■ **WHAT YOU WILL DO**: Swap every occurrence of "subtitle" for "section_header" and reproduce the lines of each item with no other change. Omit the pictures from your response.

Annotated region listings
---------------
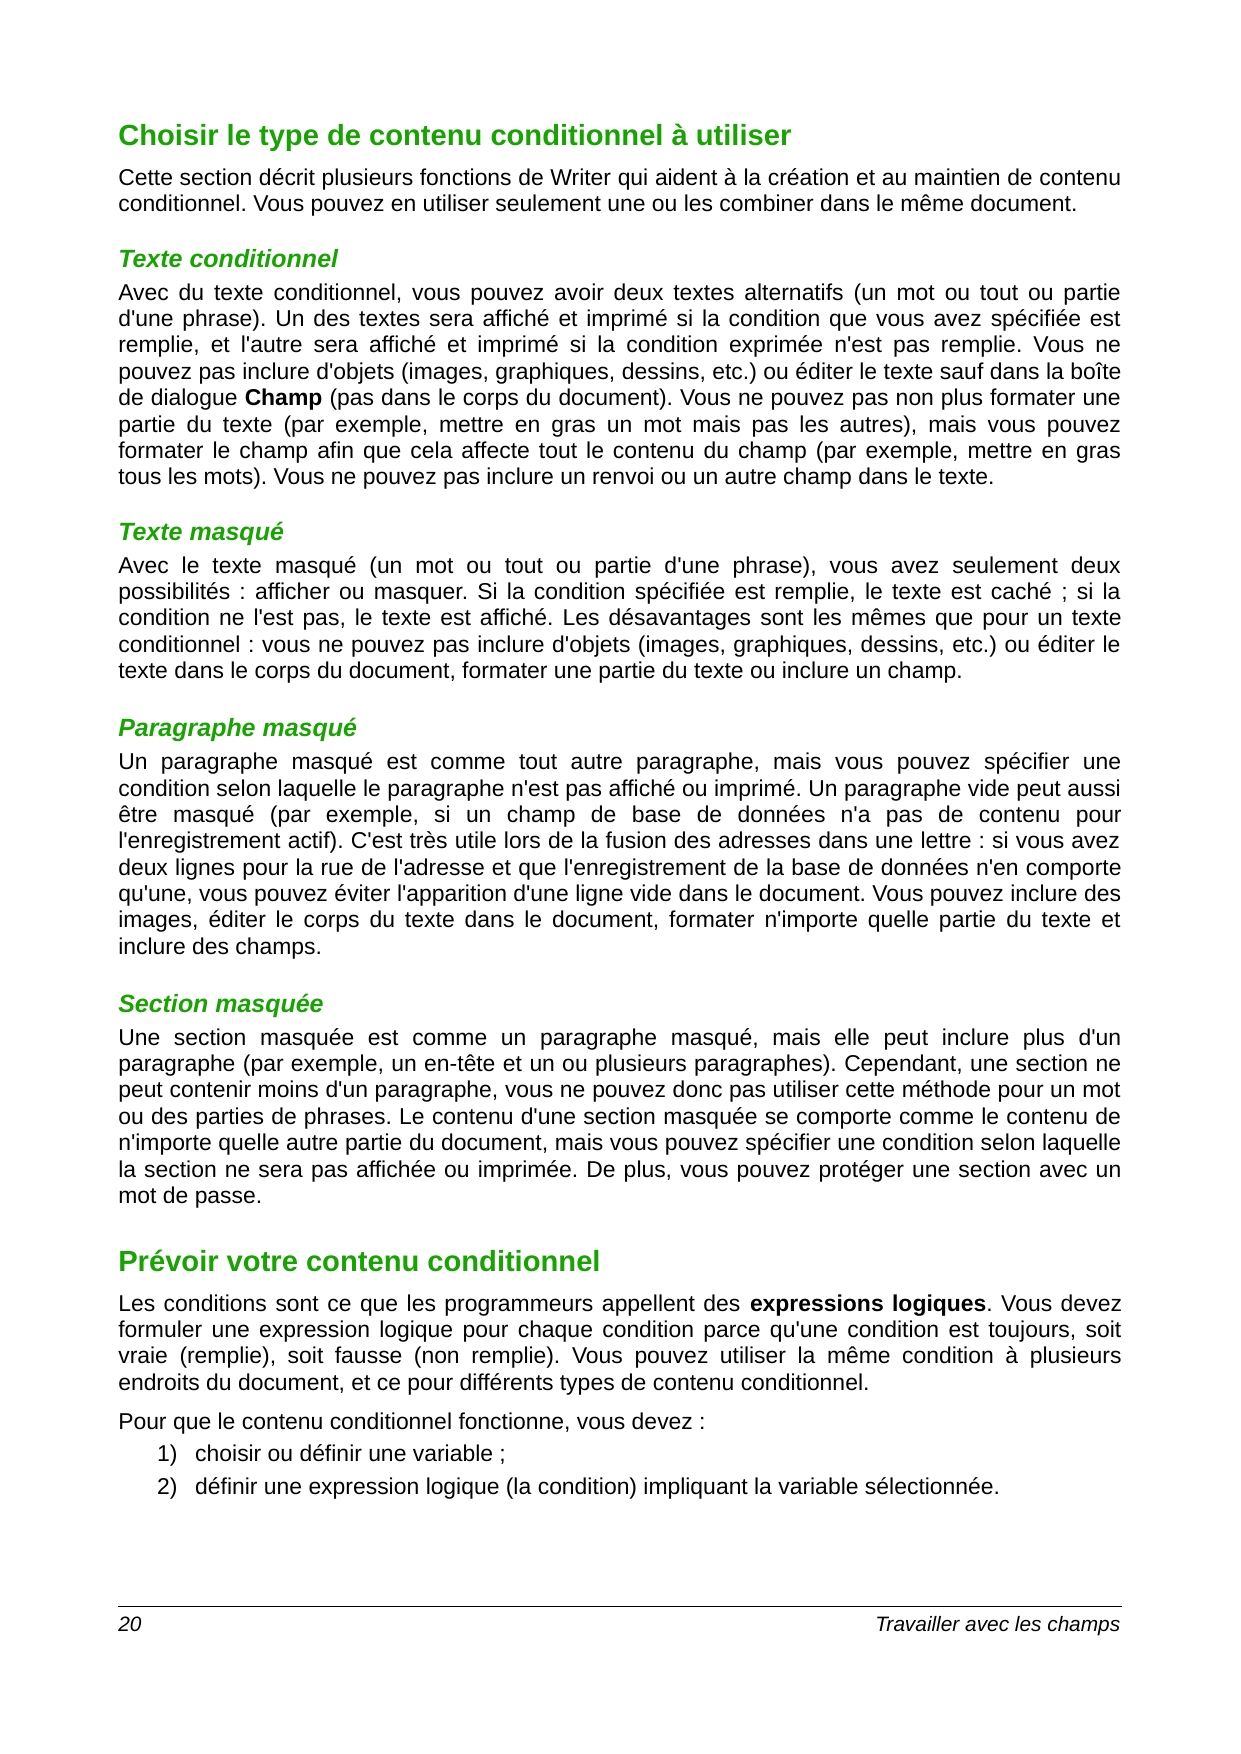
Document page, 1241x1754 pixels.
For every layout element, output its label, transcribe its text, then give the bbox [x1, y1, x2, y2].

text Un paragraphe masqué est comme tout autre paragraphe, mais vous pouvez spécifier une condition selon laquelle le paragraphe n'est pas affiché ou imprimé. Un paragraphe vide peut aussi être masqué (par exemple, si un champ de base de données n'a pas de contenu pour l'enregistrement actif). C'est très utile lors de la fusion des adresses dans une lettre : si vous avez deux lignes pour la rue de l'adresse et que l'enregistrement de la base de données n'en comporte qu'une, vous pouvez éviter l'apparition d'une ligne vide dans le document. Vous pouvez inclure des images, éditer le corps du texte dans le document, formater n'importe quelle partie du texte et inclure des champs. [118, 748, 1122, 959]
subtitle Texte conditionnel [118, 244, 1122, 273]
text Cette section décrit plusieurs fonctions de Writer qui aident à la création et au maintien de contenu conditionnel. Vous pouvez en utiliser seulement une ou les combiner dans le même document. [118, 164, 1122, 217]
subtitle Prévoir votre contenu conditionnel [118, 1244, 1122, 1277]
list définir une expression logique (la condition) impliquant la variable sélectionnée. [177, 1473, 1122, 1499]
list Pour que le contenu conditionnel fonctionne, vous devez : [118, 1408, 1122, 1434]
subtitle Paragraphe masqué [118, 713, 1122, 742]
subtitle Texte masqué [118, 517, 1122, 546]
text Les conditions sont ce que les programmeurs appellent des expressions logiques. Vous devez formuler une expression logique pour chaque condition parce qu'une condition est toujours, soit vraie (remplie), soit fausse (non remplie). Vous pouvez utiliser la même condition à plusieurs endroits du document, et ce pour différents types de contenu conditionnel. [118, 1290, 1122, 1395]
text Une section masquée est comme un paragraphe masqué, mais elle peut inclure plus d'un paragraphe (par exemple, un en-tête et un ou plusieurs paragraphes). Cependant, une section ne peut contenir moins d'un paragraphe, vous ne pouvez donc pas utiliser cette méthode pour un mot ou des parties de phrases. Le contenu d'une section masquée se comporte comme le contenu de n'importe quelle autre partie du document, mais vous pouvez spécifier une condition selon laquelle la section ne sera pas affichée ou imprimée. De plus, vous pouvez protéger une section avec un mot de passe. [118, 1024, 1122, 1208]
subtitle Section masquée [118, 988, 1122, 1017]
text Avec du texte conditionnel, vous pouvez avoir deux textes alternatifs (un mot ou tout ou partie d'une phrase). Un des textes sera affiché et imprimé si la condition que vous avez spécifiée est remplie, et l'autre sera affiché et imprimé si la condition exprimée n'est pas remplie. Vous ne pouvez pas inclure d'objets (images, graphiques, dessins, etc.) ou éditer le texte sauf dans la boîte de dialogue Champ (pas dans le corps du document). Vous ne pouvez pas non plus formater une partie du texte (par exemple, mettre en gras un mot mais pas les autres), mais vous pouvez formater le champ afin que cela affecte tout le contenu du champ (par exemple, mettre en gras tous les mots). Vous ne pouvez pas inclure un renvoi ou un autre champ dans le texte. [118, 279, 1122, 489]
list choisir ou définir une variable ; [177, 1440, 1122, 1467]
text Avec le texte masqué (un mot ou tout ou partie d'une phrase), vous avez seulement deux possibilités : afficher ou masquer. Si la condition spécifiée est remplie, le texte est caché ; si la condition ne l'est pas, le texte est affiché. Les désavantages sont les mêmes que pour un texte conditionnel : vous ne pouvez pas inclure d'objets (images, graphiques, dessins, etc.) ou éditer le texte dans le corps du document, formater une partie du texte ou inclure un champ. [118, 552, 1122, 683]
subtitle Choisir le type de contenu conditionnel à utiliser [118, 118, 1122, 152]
---------------
■ **EXERCISE OUTPUT**:
Document page, 1241x1754 pixels.
For every layout element, output its label, transcribe its text, then give the bbox [x1, y1, x2, y2].

text Un paragraphe masqué est comme tout autre paragraphe, mais vous pouvez spécifier une condition selon laquelle le paragraphe n'est pas affiché ou imprimé. Un paragraphe vide peut aussi être masqué (par exemple, si un champ de base de données n'a pas de contenu pour l'enregistrement actif). C'est très utile lors de la fusion des adresses dans une lettre : si vous avez deux lignes pour la rue de l'adresse et que l'enregistrement de la base de données n'en comporte qu'une, vous pouvez éviter l'apparition d'une ligne vide dans le document. Vous pouvez inclure des images, éditer le corps du texte dans le document, formater n'importe quelle partie du texte et inclure des champs. [118, 748, 1122, 959]
section_header Texte conditionnel [118, 244, 1122, 273]
text Cette section décrit plusieurs fonctions de Writer qui aident à la création et au maintien de contenu conditionnel. Vous pouvez en utiliser seulement une ou les combiner dans le même document. [118, 164, 1122, 217]
section_header Prévoir votre contenu conditionnel [118, 1244, 1122, 1277]
list définir une expression logique (la condition) impliquant la variable sélectionnée. [177, 1473, 1122, 1499]
list Pour que le contenu conditionnel fonctionne, vous devez : [118, 1408, 1122, 1434]
section_header Paragraphe masqué [118, 713, 1122, 742]
section_header Texte masqué [118, 517, 1122, 546]
text Les conditions sont ce que les programmeurs appellent des expressions logiques. Vous devez formuler une expression logique pour chaque condition parce qu'une condition est toujours, soit vraie (remplie), soit fausse (non remplie). Vous pouvez utiliser la même condition à plusieurs endroits du document, et ce pour différents types de contenu conditionnel. [118, 1290, 1122, 1395]
text Une section masquée est comme un paragraphe masqué, mais elle peut inclure plus d'un paragraphe (par exemple, un en-tête et un ou plusieurs paragraphes). Cependant, une section ne peut contenir moins d'un paragraphe, vous ne pouvez donc pas utiliser cette méthode pour un mot ou des parties de phrases. Le contenu d'une section masquée se comporte comme le contenu de n'importe quelle autre partie du document, mais vous pouvez spécifier une condition selon laquelle la section ne sera pas affichée ou imprimée. De plus, vous pouvez protéger une section avec un mot de passe. [118, 1024, 1122, 1208]
section_header Section masquée [118, 988, 1122, 1017]
text Avec du texte conditionnel, vous pouvez avoir deux textes alternatifs (un mot ou tout ou partie d'une phrase). Un des textes sera affiché et imprimé si la condition que vous avez spécifiée est remplie, et l'autre sera affiché et imprimé si la condition exprimée n'est pas remplie. Vous ne pouvez pas inclure d'objets (images, graphiques, dessins, etc.) ou éditer le texte sauf dans la boîte de dialogue Champ (pas dans le corps du document). Vous ne pouvez pas non plus formater une partie du texte (par exemple, mettre en gras un mot mais pas les autres), mais vous pouvez formater le champ afin que cela affecte tout le contenu du champ (par exemple, mettre en gras tous les mots). Vous ne pouvez pas inclure un renvoi ou un autre champ dans le texte. [118, 279, 1122, 489]
list choisir ou définir une variable ; [177, 1440, 1122, 1467]
text Avec le texte masqué (un mot ou tout ou partie d'une phrase), vous avez seulement deux possibilités : afficher ou masquer. Si la condition spécifiée est remplie, le texte est caché ; si la condition ne l'est pas, le texte est affiché. Les désavantages sont les mêmes que pour un texte conditionnel : vous ne pouvez pas inclure d'objets (images, graphiques, dessins, etc.) ou éditer le texte dans le corps du document, formater une partie du texte ou inclure un champ. [118, 552, 1122, 683]
section_header Choisir le type de contenu conditionnel à utiliser [118, 118, 1122, 152]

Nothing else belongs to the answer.